Top of Source data

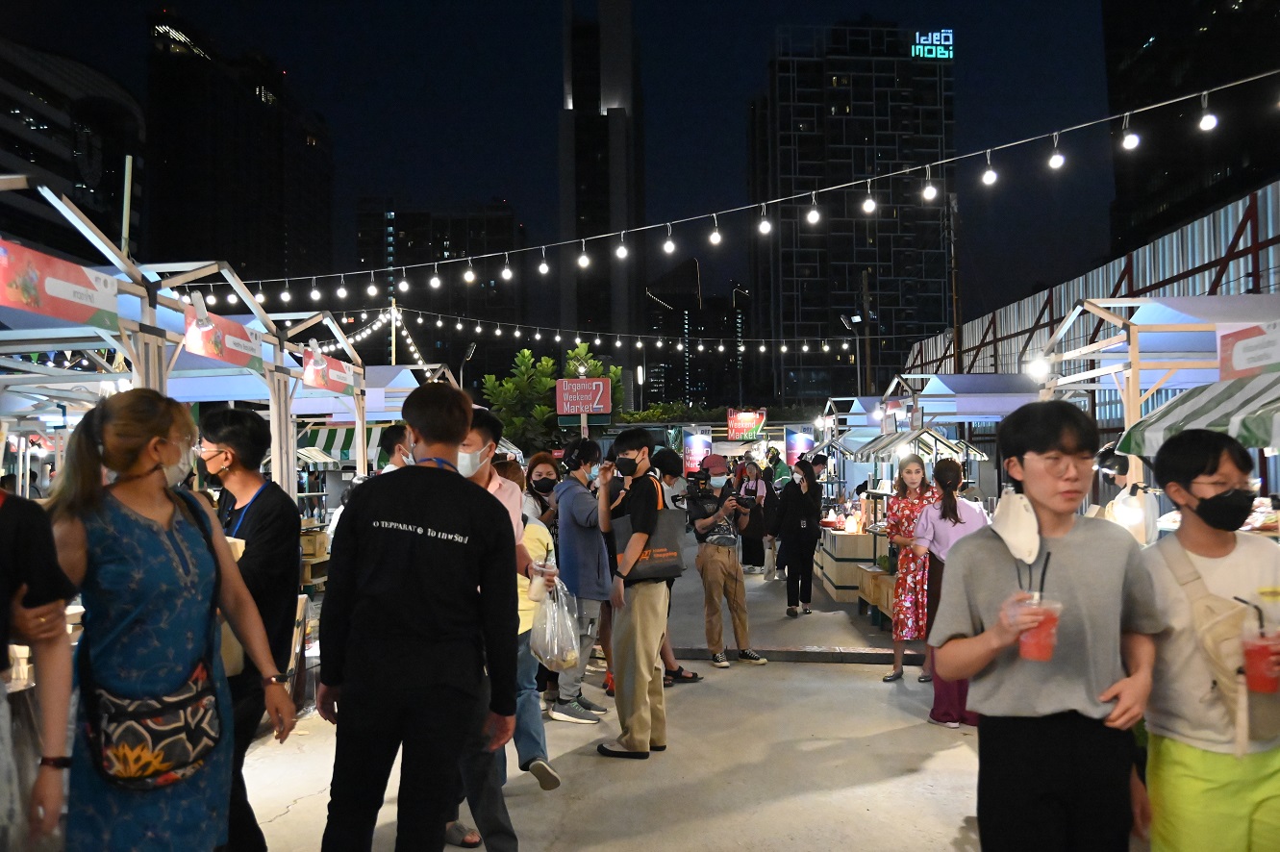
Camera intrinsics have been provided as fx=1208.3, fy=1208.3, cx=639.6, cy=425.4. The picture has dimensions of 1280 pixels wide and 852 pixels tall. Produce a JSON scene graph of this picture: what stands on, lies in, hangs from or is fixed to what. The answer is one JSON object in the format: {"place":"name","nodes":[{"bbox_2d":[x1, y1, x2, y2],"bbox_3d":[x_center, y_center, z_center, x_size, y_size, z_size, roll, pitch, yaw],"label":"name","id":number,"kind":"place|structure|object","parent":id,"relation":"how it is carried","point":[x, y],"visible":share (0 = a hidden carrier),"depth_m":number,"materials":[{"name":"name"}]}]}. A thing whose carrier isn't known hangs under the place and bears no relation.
{"place":"outdoors","nodes":[
{"label":"outdoors","id":0,"kind":"place"},
{"bbox_2d":[0,36,144,264],"label":"building","id":1,"kind":"structure","parent":0,"point":[11,108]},
{"bbox_2d":[149,12,333,294],"label":"high-rise building","id":2,"kind":"structure","parent":0,"point":[237,254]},
{"bbox_2d":[353,200,526,379],"label":"building","id":3,"kind":"structure","parent":0,"point":[394,229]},
{"bbox_2d":[1,0,1118,339],"label":"sky","id":4,"kind":"structure","parent":0,"point":[547,80],"materials":[{"name":"blue"}]},
{"bbox_2d":[557,0,644,377],"label":"skyscraper","id":5,"kind":"structure","parent":0,"point":[622,100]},
{"bbox_2d":[239,532,1150,851],"label":"pavement","id":6,"kind":"structure","parent":0,"point":[279,820],"materials":[{"name":"grey concrete"}]},
{"bbox_2d":[196,407,302,851],"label":"man","id":7,"kind":"object","parent":6,"relation":"on","point":[241,431],"visible":0.58,"depth_m":3.99},
{"bbox_2d":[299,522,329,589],"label":"shelf","id":8,"kind":"object","parent":6,"relation":"on","point":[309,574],"visible":0.32,"depth_m":11.53,"materials":[{"name":"brown wood"}]},
{"bbox_2d":[315,377,519,851],"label":"man","id":9,"kind":"object","parent":6,"relation":"on","point":[434,473],"visible":0.99,"depth_m":3.52},
{"bbox_2d":[429,394,549,851],"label":"man","id":10,"kind":"object","parent":6,"relation":"on","point":[485,440],"visible":0.33,"depth_m":4.37},
{"bbox_2d":[527,555,552,602],"bbox_3d":[-0.396,0.622,4.792,0.096,0.189,0.092,-1,-1,1],"label":"plastic cup","id":11,"kind":"object","parent":10,"relation":"in","point":[535,587],"visible":0.86,"depth_m":4.76,"materials":[{"name":"clear plastic"}]},
{"bbox_2d":[527,575,583,669],"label":"plastic bag","id":12,"kind":"object","parent":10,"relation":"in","point":[554,649],"visible":0.84,"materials":[{"name":"clear plastic"}]},
{"bbox_2d":[494,454,562,778],"bbox_3d":[-0.634,0.893,5.484,0.537,1.385,0.578,-1,-1,1],"label":"person","id":13,"kind":"object","parent":6,"relation":"on","point":[532,538],"visible":0.3,"depth_m":5.44},
{"bbox_2d":[522,451,560,531],"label":"woman","id":14,"kind":"object","parent":6,"relation":"on","point":[535,463],"visible":0.44,"depth_m":8.05},
{"bbox_2d":[552,436,615,723],"bbox_3d":[-0.334,0.885,7.054,0.489,1.618,0.523,-1,-1,1],"label":"man","id":15,"kind":"object","parent":6,"relation":"on","point":[582,517],"visible":0.94,"depth_m":6.93},
{"bbox_2d":[594,428,673,758],"bbox_3d":[-0.015,0.834,6.184,0.488,1.627,0.560,-1,-1,1],"label":"man","id":16,"kind":"object","parent":6,"relation":"on","point":[637,616],"visible":0.99,"depth_m":6.04},
{"bbox_2d":[612,477,685,578],"bbox_3d":[0.050,0.543,6.217,0.354,0.498,0.267,0,-1,-39],"label":"tote bag","id":17,"kind":"object","parent":16,"relation":"hanging from","point":[660,567],"visible":0.81,"depth_m":6.12,"materials":[{"name":"grey fabric"}]},
{"bbox_2d":[647,443,703,684],"bbox_3d":[0.116,0.902,7.928,0.604,1.590,0.591,-1,-1,1],"label":"person","id":18,"kind":"object","parent":6,"relation":"on","point":[680,669],"visible":0.28,"depth_m":7.92},
{"bbox_2d":[690,454,768,667],"bbox_3d":[0.636,0.993,8.960,0.558,1.527,0.603,-1,-1,1],"label":"man","id":19,"kind":"object","parent":6,"relation":"on","point":[705,564],"visible":0.98,"depth_m":8.84},
{"bbox_2d":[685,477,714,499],"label":"video camera","id":20,"kind":"object","parent":19,"relation":"in","point":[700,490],"visible":0.96,"depth_m":8.72,"materials":[{"name":"black"}]},
{"bbox_2d":[733,452,772,574],"bbox_3d":[1.393,1.118,15.175,0.614,1.519,0.651,-1,-1,1],"label":"person","id":21,"kind":"object","parent":6,"relation":"on","point":[752,560],"visible":0.8,"depth_m":15.05},
{"bbox_2d":[663,645,916,664],"bbox_3d":[1.261,1.756,9.222,2.439,0.100,0.431,-1,-1,1],"label":"curb","id":22,"kind":"structure","parent":6,"relation":"on","point":[865,657],"depth_m":9.14,"materials":[{"name":"grey concrete"}]},
{"bbox_2d":[773,458,824,615],"bbox_3d":[1.546,1.098,11.740,0.538,1.446,0.622,-1,-1,1],"label":"woman","id":23,"kind":"object","parent":6,"relation":"on","point":[800,497],"visible":0.99,"depth_m":11.62},
{"bbox_2d":[815,526,879,603],"bbox_3d":[2.381,1.501,13.110,0.810,0.781,1.599,-1,-1,1],"label":"counter","id":24,"kind":"object","parent":6,"relation":"on","point":[855,538],"visible":0.58,"depth_m":12.49,"materials":[{"name":"brown wood"}]},
{"bbox_2d":[856,565,897,627],"bbox_3d":[2.327,1.567,10.883,0.543,0.482,0.843,-1,-1,1],"label":"wooden crate","id":25,"kind":"object","parent":6,"relation":"on","point":[875,594],"visible":0.39,"depth_m":10.81,"materials":[{"name":"brown wood"}]},
{"bbox_2d":[884,453,936,680],"bbox_3d":[1.907,0.979,8.234,0.496,1.468,0.549,-1,-1,1],"label":"woman","id":26,"kind":"object","parent":6,"relation":"on","point":[916,465],"visible":0.74,"depth_m":8.14},
{"bbox_2d":[913,454,988,725],"bbox_3d":[1.788,0.933,6.806,0.509,1.461,0.568,-1,-1,1],"label":"woman","id":27,"kind":"object","parent":6,"relation":"on","point":[955,525],"visible":0.51,"depth_m":6.76},
{"bbox_2d":[934,399,1161,851],"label":"man","id":28,"kind":"object","parent":6,"relation":"on","point":[1083,577],"visible":0.99,"depth_m":3.01},
{"bbox_2d":[1016,595,1060,661],"bbox_3d":[0.943,0.486,2.849,0.103,0.149,0.103,-1,-1,1],"label":"plastic cup","id":29,"kind":"object","parent":28,"relation":"in","point":[1038,640],"visible":0.88,"depth_m":2.82,"materials":[{"name":"plastic"}]},
{"bbox_2d":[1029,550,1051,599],"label":"drinking straw","id":30,"kind":"object","parent":29,"relation":"in","point":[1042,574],"visible":0.61,"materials":[{"name":"black plastic"}]},
{"bbox_2d":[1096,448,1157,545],"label":"person","id":31,"kind":"object","parent":6,"relation":"on","point":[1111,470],"visible":0.36,"depth_m":6.86},
{"bbox_2d":[643,258,747,411],"label":"building","id":32,"kind":"structure","parent":0,"point":[694,262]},
{"bbox_2d":[745,19,955,408],"label":"high-rise building","id":33,"kind":"structure","parent":0,"point":[860,169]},
{"bbox_2d":[909,27,954,60],"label":"illuminated sign","id":34,"kind":"object","parent":33,"relation":"attached to","point":[950,31],"visible":0.82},
{"bbox_2d":[902,178,1279,427],"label":"wall","id":35,"kind":"structure","parent":0,"point":[1241,259],"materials":[{"name":"grey metal"}]},
{"bbox_2d":[1101,0,1279,255],"label":"dark building","id":36,"kind":"structure","parent":0,"point":[1133,65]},
{"label":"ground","id":37,"kind":"structure","parent":0},
{"bbox_2d":[0,482,75,851],"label":"person","id":38,"kind":"object","parent":37,"relation":"on","point":[3,604],"visible":0.98,"depth_m":2.66},
{"bbox_2d":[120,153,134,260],"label":"pole","id":39,"kind":"object","parent":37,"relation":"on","point":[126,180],"visible":0.63,"depth_m":8.29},
{"bbox_2d":[47,386,290,851],"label":"woman","id":40,"kind":"object","parent":37,"relation":"on","point":[154,525],"visible":0.91,"depth_m":3.02},
{"bbox_2d":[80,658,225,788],"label":"waist bag","id":41,"kind":"object","parent":40,"relation":"hanging from","point":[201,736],"visible":0.88,"depth_m":2.98,"materials":[{"name":"black fabric"}]},
{"bbox_2d":[0,171,369,501],"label":"market stall","id":42,"kind":"object","parent":37,"relation":"on","point":[276,443],"visible":0.67,"depth_m":6.81,"materials":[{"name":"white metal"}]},
{"bbox_2d":[0,237,122,330],"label":"banner","id":43,"kind":"object","parent":42,"relation":"attached to","point":[81,277],"visible":0.98,"depth_m":5.09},
{"bbox_2d":[187,291,213,333],"bbox_3d":[-2.363,-0.596,6.486,0.132,0.218,0.157,-1,-1,1],"label":"spotlight","id":44,"kind":"object","parent":42,"relation":"attached to","point":[201,316],"visible":0.97,"depth_m":6.47,"materials":[{"name":"white"}]},
{"bbox_2d":[180,304,266,369],"bbox_3d":[-2.421,-0.510,7.050,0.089,0.265,0.922,-1,-1,1],"label":"sign","id":45,"kind":"object","parent":42,"relation":"attached to","point":[234,361],"visible":0.9,"depth_m":6.99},
{"bbox_2d":[300,347,355,395],"bbox_3d":[-2.324,-0.412,9.045,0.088,0.296,0.967,-1,-1,1],"label":"sign","id":46,"kind":"object","parent":42,"relation":"attached to","point":[324,386],"visible":0.96,"depth_m":8.99,"materials":[{"name":"red"}]},
{"bbox_2d":[295,421,390,460],"bbox_3d":[-3.690,0.145,14.852,2.101,0.657,1.327,-1,-1,1],"label":"striped awning","id":47,"kind":"object","parent":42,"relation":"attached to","point":[344,443],"visible":0.33,"depth_m":14.67,"materials":[{"name":"green fabric"}]},
{"bbox_2d":[359,304,867,355],"bbox_3d":[-0.631,-1.995,25.097,11.885,1.205,1.700,-1,-1,1],"label":"string lights","id":48,"kind":"object","parent":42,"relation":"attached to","point":[479,329],"visible":0.93,"depth_m":25.01,"materials":[{"name":"white"}]},
{"bbox_2d":[169,67,1279,299],"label":"string lights","id":49,"kind":"object","parent":42,"relation":"attached to","point":[813,192],"visible":0.96,"depth_m":9.10,"materials":[{"name":"white"}]},
{"bbox_2d":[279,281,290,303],"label":"light bulb","id":50,"kind":"object","parent":49,"relation":"hanging from","point":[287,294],"visible":0.92,"depth_m":10.58,"materials":[{"name":"white glass"}]},
{"bbox_2d":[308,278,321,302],"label":"light bulb","id":51,"kind":"object","parent":49,"relation":"hanging from","point":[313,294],"visible":0.89,"depth_m":10.98,"materials":[{"name":"white glass"}]},
{"bbox_2d":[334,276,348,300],"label":"light bulb","id":52,"kind":"object","parent":49,"relation":"hanging from","point":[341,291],"visible":0.93,"depth_m":11.19,"materials":[{"name":"white glass"}]},
{"bbox_2d":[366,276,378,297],"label":"light bulb","id":53,"kind":"object","parent":49,"relation":"hanging from","point":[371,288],"visible":0.92,"depth_m":10.45,"materials":[{"name":"white glass"}]},
{"bbox_2d":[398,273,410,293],"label":"light bulb","id":54,"kind":"object","parent":49,"relation":"hanging from","point":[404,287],"visible":0.94,"depth_m":10.56,"materials":[{"name":"white glass"}]},
{"bbox_2d":[428,268,441,288],"bbox_3d":[-1.699,-1.230,9.982,0.101,0.231,0.104,-1,-1,1],"label":"light bulb","id":55,"kind":"object","parent":49,"relation":"hanging from","point":[434,284],"visible":0.95,"depth_m":9.91,"materials":[{"name":"white glass"}]},
{"bbox_2d":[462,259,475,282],"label":"light bulb","id":56,"kind":"object","parent":49,"relation":"hanging from","point":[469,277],"visible":0.93,"depth_m":10.15,"materials":[{"name":"white glass"}]},
{"bbox_2d":[500,254,513,280],"bbox_3d":[-1.212,-1.457,10.949,0.116,0.318,0.116,-1,-1,1],"label":"light bulb","id":57,"kind":"object","parent":49,"relation":"hanging from","point":[507,271],"visible":0.94,"depth_m":10.87,"materials":[{"name":"white glass"}]},
{"bbox_2d":[537,252,550,275],"bbox_3d":[-0.880,-1.503,11.007,0.119,0.305,0.118,-1,-1,1],"label":"light bulb","id":58,"kind":"object","parent":49,"relation":"hanging from","point":[544,269],"visible":0.94,"depth_m":10.92,"materials":[{"name":"white glass"}]},
{"bbox_2d":[577,246,590,267],"bbox_3d":[-0.495,-1.530,10.520,0.114,0.309,0.114,-1,-1,1],"label":"light bulb","id":59,"kind":"object","parent":49,"relation":"hanging from","point":[585,259],"visible":0.95,"depth_m":10.44,"materials":[{"name":"white glass"}]},
{"bbox_2d":[614,233,628,259],"bbox_3d":[-0.152,-1.480,9.852,0.112,0.279,0.110,-1,-1,1],"label":"light bulb","id":60,"kind":"object","parent":49,"relation":"hanging from","point":[622,254],"visible":0.95,"depth_m":9.78,"materials":[{"name":"white glass"}]},
{"bbox_2d":[662,225,676,254],"bbox_3d":[0.218,-1.413,9.140,0.108,0.270,0.108,-1,-1,33],"label":"light bulb","id":61,"kind":"object","parent":49,"relation":"hanging from","point":[669,249],"visible":0.96,"depth_m":9.07,"materials":[{"name":"white glass"}]},
{"bbox_2d":[707,215,722,245],"bbox_3d":[0.565,-1.502,9.205,0.108,0.275,0.108,-1,-1,1],"label":"light bulb","id":62,"kind":"object","parent":49,"relation":"hanging from","point":[713,239],"visible":0.95,"depth_m":9.13,"materials":[{"name":"white glass"}]},
{"bbox_2d":[758,202,771,235],"bbox_3d":[0.926,-1.586,9.034,0.101,0.341,0.103,-1,-1,1],"label":"light bulb","id":63,"kind":"object","parent":49,"relation":"hanging from","point":[765,224],"visible":0.93,"depth_m":8.96,"materials":[{"name":"white glass"}]},
{"bbox_2d":[805,197,821,225],"bbox_3d":[1.259,-1.596,8.800,0.109,0.281,0.109,-1,-1,1],"label":"light bulb","id":64,"kind":"object","parent":49,"relation":"hanging from","point":[815,217],"visible":0.96,"depth_m":8.73,"materials":[{"name":"white glass"}]},
{"bbox_2d":[861,183,877,213],"bbox_3d":[1.534,-1.537,8.109,0.109,0.239,0.110,-1,-1,1],"label":"light bulb","id":65,"kind":"object","parent":49,"relation":"hanging from","point":[870,205],"visible":0.95,"depth_m":8.06,"materials":[{"name":"white glass"}]},
{"bbox_2d":[922,167,937,203],"bbox_3d":[1.896,-1.597,7.926,0.104,0.302,0.106,-1,-1,1],"label":"light bulb","id":66,"kind":"object","parent":49,"relation":"hanging from","point":[930,194],"visible":0.95,"depth_m":7.87,"materials":[{"name":"white glass"}]},
{"bbox_2d":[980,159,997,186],"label":"light bulb","id":67,"kind":"object","parent":49,"relation":"hanging from","point":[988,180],"visible":0.95,"depth_m":7.81,"materials":[{"name":"white glass"}]},
{"bbox_2d":[1047,135,1065,171],"bbox_3d":[2.622,-1.734,7.613,0.112,0.279,0.114,-1,-1,1],"label":"light bulb","id":68,"kind":"object","parent":49,"relation":"hanging from","point":[1055,163],"visible":0.96,"depth_m":7.57,"materials":[{"name":"white glass"}]},
{"bbox_2d":[1121,114,1139,151],"bbox_3d":[2.918,-1.766,7.202,0.103,0.252,0.105,-1,-1,1],"label":"light bulb","id":69,"kind":"object","parent":49,"relation":"hanging from","point":[1131,142],"visible":0.96,"depth_m":7.16,"materials":[{"name":"white glass"}]},
{"bbox_2d":[1198,93,1218,132],"bbox_3d":[3.249,-1.810,6.922,0.105,0.231,0.109,-1,-1,1],"label":"light bulb","id":70,"kind":"object","parent":49,"relation":"hanging from","point":[1206,125],"visible":0.95,"depth_m":6.88,"materials":[{"name":"white glass"}]},
{"bbox_2d":[286,360,461,485],"bbox_3d":[-3.074,0.599,12.594,2.314,2.688,3.347,-1,-1,1],"label":"market stall","id":71,"kind":"object","parent":37,"relation":"on","point":[396,378],"visible":0.36,"depth_m":12.48,"materials":[{"name":"white wood"}]},
{"bbox_2d":[307,307,429,367],"bbox_3d":[-4.745,-1.265,19.235,2.364,1.728,2.043,-1,-1,1],"label":"string lights","id":72,"kind":"object","parent":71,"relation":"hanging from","point":[409,341],"visible":0.41,"depth_m":19.43},
{"bbox_2d":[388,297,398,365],"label":"pole","id":73,"kind":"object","parent":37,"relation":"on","point":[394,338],"visible":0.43,"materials":[{"name":"beige wood"}]},
{"bbox_2d":[376,423,411,473],"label":"person","id":74,"kind":"object","parent":37,"relation":"on","point":[391,436],"visible":0.2,"depth_m":6.51},
{"bbox_2d":[457,341,476,389],"bbox_3d":[-4.335,0.264,30.376,0.577,4.531,0.585,-1,-1,1],"label":"street lamp","id":75,"kind":"object","parent":37,"relation":"on","point":[469,354],"visible":0.5,"depth_m":30.28,"materials":[{"name":"metal"}]},
{"bbox_2d":[476,340,624,449],"bbox_3d":[-2.276,0.476,31.784,4.308,5.595,4.282,-1,-1,1],"label":"tree","id":76,"kind":"object","parent":37,"relation":"on","point":[547,381],"visible":0.54,"depth_m":31.10,"materials":[{"name":"green plant"}]},
{"bbox_2d":[553,376,612,414],"bbox_3d":[-0.817,-0.411,17.616,0.998,0.621,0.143,-1,-1,1],"label":"red sign","id":77,"kind":"object","parent":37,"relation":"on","point":[582,401],"visible":0.97,"depth_m":17.57,"materials":[{"name":"red"}]},
{"bbox_2d":[680,428,712,474],"bbox_3d":[1.305,0.710,27.737,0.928,1.325,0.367,-1,-1,1],"label":"poster","id":78,"kind":"object","parent":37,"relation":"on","point":[694,443],"visible":0.75,"depth_m":27.66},
{"bbox_2d":[727,407,766,439],"bbox_3d":[2.804,0.008,31.752,1.158,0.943,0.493,-1,-1,1],"label":"red sign","id":79,"kind":"object","parent":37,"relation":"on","point":[730,423],"visible":0.93,"depth_m":31.70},
{"bbox_2d":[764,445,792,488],"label":"person","id":80,"kind":"object","parent":37,"relation":"on","point":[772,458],"visible":0.53,"depth_m":20.77},
{"bbox_2d":[784,426,815,465],"bbox_3d":[3.645,0.549,27.485,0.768,1.087,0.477,-1,-1,1],"label":"poster","id":81,"kind":"object","parent":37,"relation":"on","point":[808,448],"visible":0.8,"depth_m":27.40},
{"bbox_2d":[840,312,862,391],"bbox_3d":[6.986,-0.561,39.406,0.958,6.159,0.408,-1,-1,1],"label":"street lamp","id":82,"kind":"object","parent":37,"relation":"on","point":[858,341],"visible":0.68,"depth_m":39.35,"materials":[{"name":"metal"}]},
{"bbox_2d":[859,267,872,391],"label":"utility pole","id":83,"kind":"object","parent":37,"relation":"on","point":[865,296],"visible":0.63,"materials":[{"name":"brown wood"}]},
{"bbox_2d":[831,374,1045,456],"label":"market stall","id":84,"kind":"object","parent":37,"relation":"on","point":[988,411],"visible":0.52,"depth_m":14.91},
{"bbox_2d":[849,427,980,461],"bbox_3d":[3.136,0.203,13.967,1.121,0.453,1.654,-1,-1,1],"label":"striped awning","id":85,"kind":"object","parent":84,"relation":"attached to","point":[865,450],"visible":0.72,"depth_m":13.68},
{"bbox_2d":[947,191,962,377],"bbox_3d":[10.127,-2.431,38.667,0.572,10.948,0.633,-1,-1,1],"label":"utility pole","id":86,"kind":"object","parent":37,"relation":"on","point":[958,329],"visible":0.63,"depth_m":38.56,"materials":[{"name":"brown wood"}]},
{"bbox_2d":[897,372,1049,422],"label":"canopy","id":87,"kind":"object","parent":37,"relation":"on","point":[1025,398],"visible":0.6,"depth_m":14.50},
{"bbox_2d":[1033,294,1279,511],"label":"market stall","id":88,"kind":"object","parent":37,"relation":"on","point":[1131,408],"visible":0.62,"depth_m":8.08,"materials":[{"name":"white wood"}]},
{"bbox_2d":[1025,353,1051,381],"bbox_3d":[3.344,-0.479,10.140,0.258,0.248,0.231,-1,-1,1],"label":"lamp","id":89,"kind":"object","parent":88,"relation":"attached to","point":[1041,366],"visible":0.84,"depth_m":10.10,"materials":[{"name":"white"}]},
{"bbox_2d":[1112,372,1279,454],"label":"striped awning","id":90,"kind":"object","parent":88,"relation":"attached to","point":[1170,406],"visible":0.83,"depth_m":5.80,"materials":[{"name":"fabric"}]},
{"bbox_2d":[1216,320,1279,379],"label":"sign","id":91,"kind":"object","parent":88,"relation":"attached to","point":[1245,346],"visible":0.98,"depth_m":6.61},
{"bbox_2d":[1134,427,1279,851],"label":"man","id":92,"kind":"object","parent":37,"relation":"on","point":[1195,542],"visible":0.93,"depth_m":3.12},
{"bbox_2d":[1154,538,1279,751],"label":"shirt","id":93,"kind":"object","parent":92,"relation":"on","point":[1270,718],"visible":0.62,"depth_m":3.04,"materials":[{"name":"beige fabric"}]},
{"bbox_2d":[1241,627,1279,692],"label":"drink cup","id":94,"kind":"object","parent":92,"relation":"in","point":[1251,659],"visible":0.97,"depth_m":2.79,"materials":[{"name":"red plastic"}]},
{"bbox_2d":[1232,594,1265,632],"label":"drinking straw","id":95,"kind":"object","parent":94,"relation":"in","point":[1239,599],"visible":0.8,"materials":[{"name":"black plastic"}]}
]}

Bottom of Source data

The count, and nothing else: how many lines of the entries contain the word "outdoors"?

▸ **Answer to this problem**
2